Eastern dwarf mulga snake
- Conservation status: Least Concern (IUCN 3.1)

Scientific classification
- Kingdom: Animalia
- Phylum: Chordata
- Class: Reptilia
- Order: Squamata
- Suborder: Serpentes
- Family: Elapidae
- Genus: Pseudechis
- Species: P. pailsei
- Binomial name: Pseudechis pailsei (Hoser, 1998)
- Synonyms: Pailsus pailsei Hoser, 1998; Pailsus pailsi — Wüster et al., 2001; Pseudechis pailsei — Wüster et al., 2005; Pseudechis pailsi — Maddock et al., 2017;

= Eastern dwarf mulga snake =

- Genus: Pseudechis
- Species: pailsei
- Authority: (Hoser, 1998)
- Conservation status: LC
- Synonyms: Pailsus pailsei , Hoser, 1998, Pailsus pailsi , — Wüster et al., 2001, Pseudechis pailsei , — Wüster et al., 2005, Pseudechis pailsi , — Maddock et al., 2017

Species of snake

The eastern dwarf mulga snake (Pseudechis pailsei), also known commonly as the eastern pygmy mulga snake and the false king brown snake, is a species of venomous snake in the family Elapidae. The species, which is native to Australia, was genetically confirmed as a distinct species in 2017.

==Taxonomy==
The eastern dwarf mulga snake was originally described in 1998 as Pailsus pailsei by Raymond Hoser.
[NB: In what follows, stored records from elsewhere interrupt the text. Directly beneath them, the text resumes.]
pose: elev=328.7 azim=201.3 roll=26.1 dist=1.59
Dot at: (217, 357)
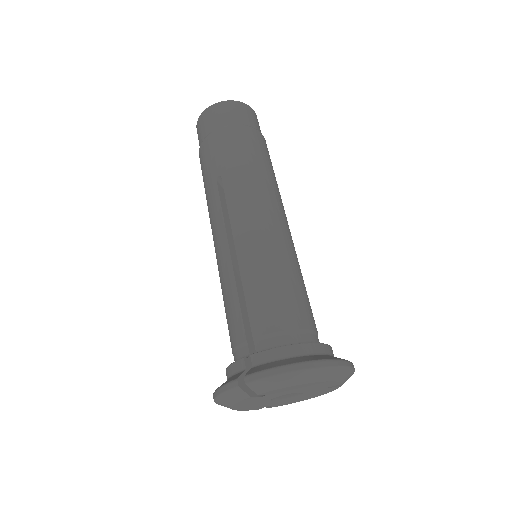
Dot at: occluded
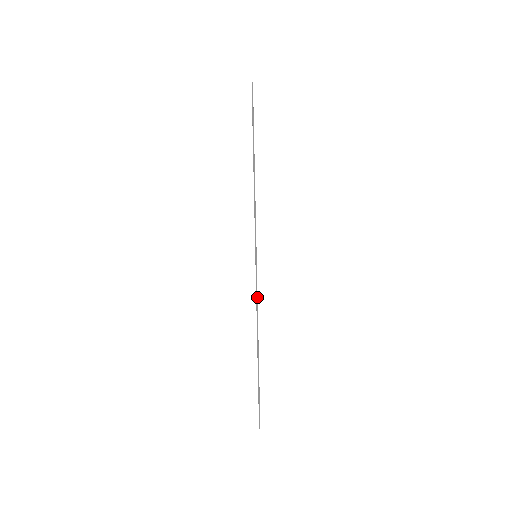
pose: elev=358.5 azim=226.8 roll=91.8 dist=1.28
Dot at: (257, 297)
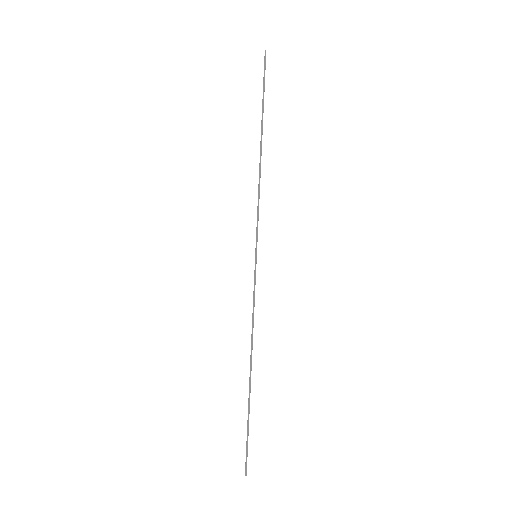
Dot at: occluded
Wolfgang Wüster identified that its specific name should be spelt pailsi under taxonomic rules in 2001. However, according to the International Code of Zoological Nomenclature (Article 32.5.1) the original spelling should still be used, even though it is an incorrect latinisation.

==Etymology==
The specific name, pailsei, is in honour of Australian reptile breeder Roy Pails (born 1956).

==Geographic distribution==
Pseudechis pailsei is found in northern Queensland, Australia.

==Habitat==
The preferred natural habitat of Pseudechis pailsei is rocky areas of grassland and shrubland.

==Description==
Pseudechis pailsei may attain a total length (tail included) of 107 cm.